Monday, September 10, 2018

May You Fearlessly Stumble

The other day, I overheard a conversation. One of the two people sounded like someone I knew in the past. And hearing "his" voice, out of context and in the present, made me feel very anxious and uncomfortable.



Fritz once told me that this person – let's call him Albert – was making me behave like an abused person. I say this carefully because Albert never abused me openly. But he was an autocratic individual who had a perchance for yelling at the people around him who didn't live up to his standards. His leadership techniques included dripping with condescension, rapid firing rhetorical questions, or openly making fun of other people. Somedays, I would tell Fritz, "It was a good day today, Albert didn't yell at anyone." And that is when Fritz would tell me, "You sound like an abused person."

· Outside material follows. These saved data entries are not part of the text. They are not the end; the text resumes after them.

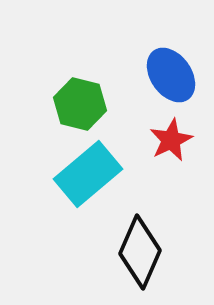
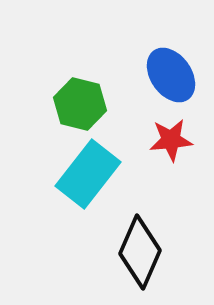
red star: rotated 21 degrees clockwise
cyan rectangle: rotated 12 degrees counterclockwise
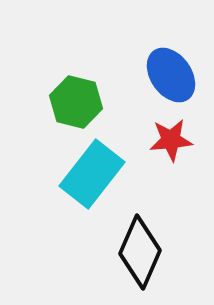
green hexagon: moved 4 px left, 2 px up
cyan rectangle: moved 4 px right
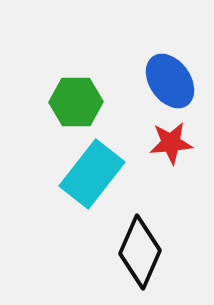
blue ellipse: moved 1 px left, 6 px down
green hexagon: rotated 15 degrees counterclockwise
red star: moved 3 px down
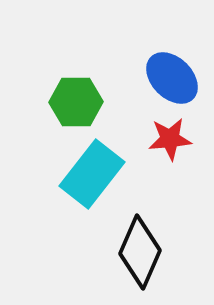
blue ellipse: moved 2 px right, 3 px up; rotated 10 degrees counterclockwise
red star: moved 1 px left, 4 px up
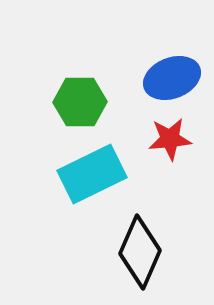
blue ellipse: rotated 66 degrees counterclockwise
green hexagon: moved 4 px right
cyan rectangle: rotated 26 degrees clockwise
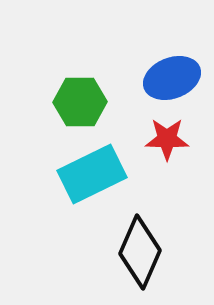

I didn't think I was abused at the time. But I DID know that Albert's value system was SO DIFFERENT from my own that my time within his sphere of influence would be limited. I would limit it myself, because Albert was simply NOT SOMEONE I COULD RESPECT.

Also: because I never saw myself as a victim, it was a surprise to find myself shaking to a voice that sounded like Albert's. I considered the possibility that I was actually more negatively impacted by Albert than I thought. I was, once again, grateful to be far away from Albert. 

It made me think about how many of us live in fear, and how many of us may even be living in fear without acknowledging it. I feel lucky to have had Fritz to help me keep my head on straight. It's hard to have perspective when you are so desperately trying not to stumble and attract the wrong kind of attention.

I'm also thinking about a couple of people in my life right now, who may be in the a similar position of fear. If someone is in a situation where they feel that they can't make any mistakes without repercussion, belittlement, or antagonism – how does that impact their behavior? How does it replicate itself in their other relationships? Is there a way to stop the abuse (or the bullying) without removing the bully? It's something I suddenly feel the need to research.